-------- DATA FOR PROCESSING --------

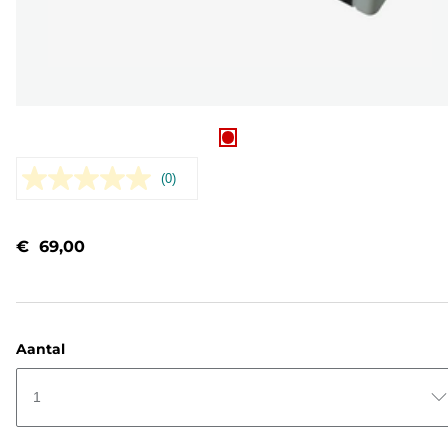
(0)
Geen
scorewaarde.
Dezelfde
paginalink.
€ 69,00
Aantal
1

--------

• [YOUR OBJECTIVE]
Reproduce the text of all the items above line for line, and leave the pictures out of your answer.

• [ANSWER SECTION]
(0)
Geen
scorewaarde.
Dezelfde
paginalink.
€ 69,00
Aantal
1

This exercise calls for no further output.